Research Breakthrough Selectively Represses the Immune System
Autoimmune disorders occur when T-cells – a type of white blood cell within the immune system – mistake the body’s own tissues for a foreign substance and attack them. Current treatment for autoimmune disorders involves the use of immunosuppressant drugs which tamp down the overall activity of the immune system. However, these medications leave patients susceptible to infections and increase their risk of cancer as the immune system’s normal ability to identify and destroy aberrant cells within the body is compromised.
According to an article published online in Nature Biotechnology (18 November 2012), a mouse model of multiple sclerosis (MS), has been developed, using innovative technology, to selectively inhibit the part of the immune system responsible for attacking myelin. Myelin is the insulating material that encases nerve fibers and facilitates electrical communication between brain cells.
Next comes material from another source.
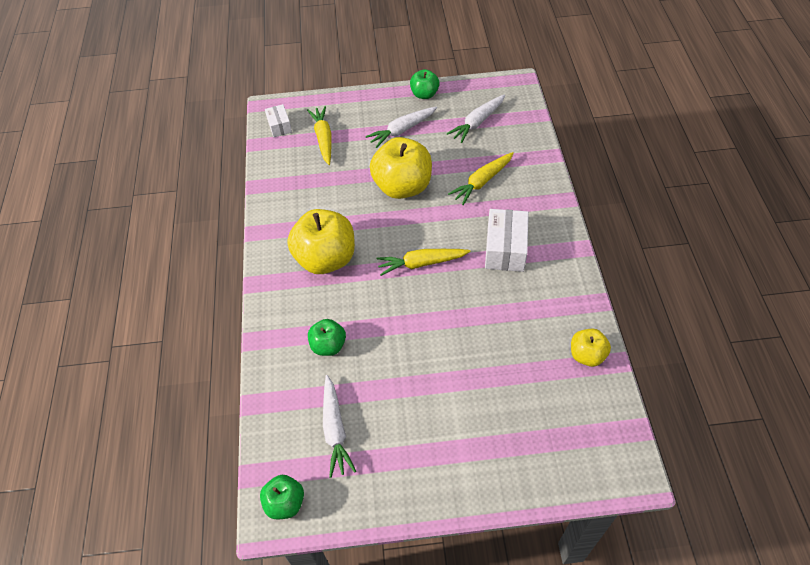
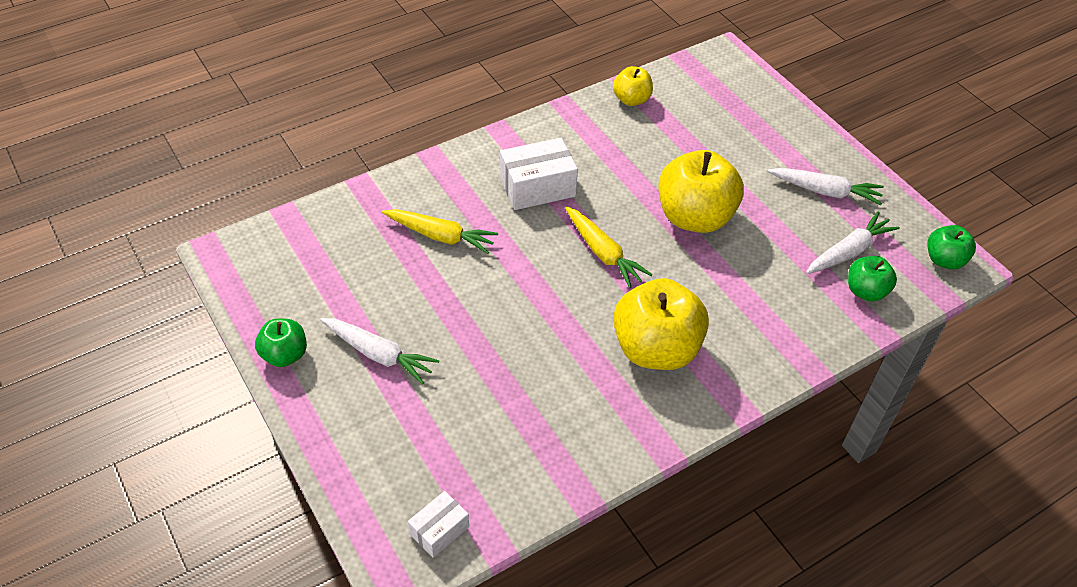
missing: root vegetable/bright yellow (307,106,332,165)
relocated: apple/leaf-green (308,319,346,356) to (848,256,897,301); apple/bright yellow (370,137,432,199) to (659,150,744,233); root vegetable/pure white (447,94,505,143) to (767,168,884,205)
The new research takes advantage of a natural safeguard employed by the body to prevent autoreactive T-cells — which recognize and have the potential to attack the body’s healthy tissues — from becoming active. One of these natural mechanisms involves the ongoing clearance of apoptotic, or dying, cells from the body. When a cell dies, it releases chemicals that attract specific cells of the immune system called macrophages. These macrophages gobble up the dying cell and deliver it to the spleen where it presents self-antigens — tiny portions of proteins from the dying cell — to a pool of T-cells. In order to prevent autoreactive T-cells from being activated, macrophages initiate the repression of any T-cells capable of binding to the self-antigens.
One of the authors was the first to demonstrate that by coupling a specific self-antigen such as myelin to apoptotic cells, one could tap into this natural mechanism to suppress T-cells that would normally attack the myelin. The lab spent decades demonstrating that they could generate antigen-specific immune suppression in various animal models of autoimmune diseases. Recently, a preliminary clinical trial was initiated to test the safety of injecting the antigen-bound apoptotic cells into patients with MS. While the trial successfully demonstrated that the injections were safe, it also highlighted a key problem with using cells as a vehicle for antigen delivery: that is cellular therapy is extremely expensive as it needs to be carried out in a large medical center that has the capability to isolate patient’s white blood cells under sterile conditions and to re-infuse those antigen-coupled cells back into the patients. This is a costly, difficult, and time-consuming procedure.”
After trying out various formulations, the desired antigens were successfully linked to microscopic, biodegradable particles which could be taken up by circulating macrophages similar to apoptotic cells. Much to the amazement of the investigators, the antigen-bound particles were just as good, if not better, at inducing T-cell tolerance in animal models of autoimmune disorders. Then, using their myelin-bound particles, the authors were able to both prevent the initiation of MS in their mouse model as well as inhibit its progression when injected immediately following the first sign of clinical symptoms.
The research team is now hoping to begin phase I clinical trials using this new technology. The material that makes up the particles has already been approved by the FDA and is currently used in resorbable sutures as well as in clinical trials to deliver anti-cancer agents. The authors believe that the proven safety record of these particles along with their ability to be easily produced using good manufacturing practices will make it easier to translate their discovery into clinical use.